South Africa unveils cooperation plans
South Africa intends to sign agreements with French and Chinese reactor vendors, following on from its recent intergovernmental nuclear partnership agreement with Russia. Meanwhile President Jacob Zuma has publicly refuted media allegations over his involvement with the Russian agreement.
A statement issued by the country's Department of Energy underlines South Africa's commitment to add an additional 9.6 GWe of nuclear energy and reaffirms the government's commitment to undertake the nuclear new build program "in a fair, competitive and cost effective manner". The ministry also reiterated its intention to sign further intergovernmental agreements with various reactor vendors.
Xolisa Mabhongo of the Nuclear Energy Corporation of South Africa (Necsa) told World Nuclear News that those agreements will be with France and China. The agreement with France is expected to be signed during October, he said, while the likely timeframe for the signature of an agreement with China has not yet been confirmed.
The statements follow the signing in September of an intergovernmental agreement between South Africa and Russia's Rosatom based on the construction of Russian VVER reactors in South Africa. That agreement, signed by energy minister Tina Joemat-Pettersson and Rosatom director general Sergey Kirienko on the sidelines of the IAEA General Conference in Vienna, prompted some consternation in South African circles, with opposition party the Democratic Alliance voicing "serious concerns" about the agreement and calling for its urgent review by a parliamentary committee.

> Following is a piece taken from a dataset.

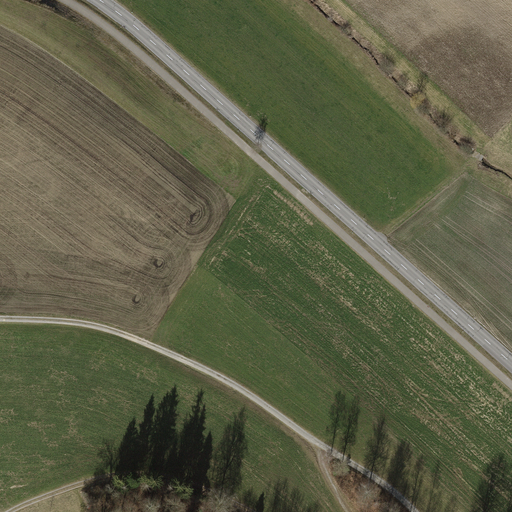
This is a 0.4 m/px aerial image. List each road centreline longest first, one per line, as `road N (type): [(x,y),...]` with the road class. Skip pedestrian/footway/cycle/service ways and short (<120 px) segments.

Today, South African President Jacob Zuma released a statement regarding media allegations of presidential impropriety. "Media reports that President Jacob Zuma has negotiated or will negotiate and conclude nuclear power agreements alone are incorrect. The President works with the cabinet on the matter," it said. "There is nothing untoward with regards to the country’s nuclear energy program."
In its statement, the Department of Energy said that such intergovernmental agreements set out "potential frameworks of cooperation" and mark the preparatory stage for the procurement process. While promising that "no information of relevance to the public will be withheld from the South African population," the ministry notes that as the agreements may contain proprietary information it would not be "prudent" to provide details of their contents before agreements had been signed with all the vendor countries.
"South Africa remains committed to the use of nuclear power because it is safe, environmentally friendly, and sustainable in the long run. Government stresses that our new nuclear build program is also about revitalising the local nuclear industry so that we can actively participate in the global supply chain as an exporter of nuclear services and components," the ministerial statement concluded.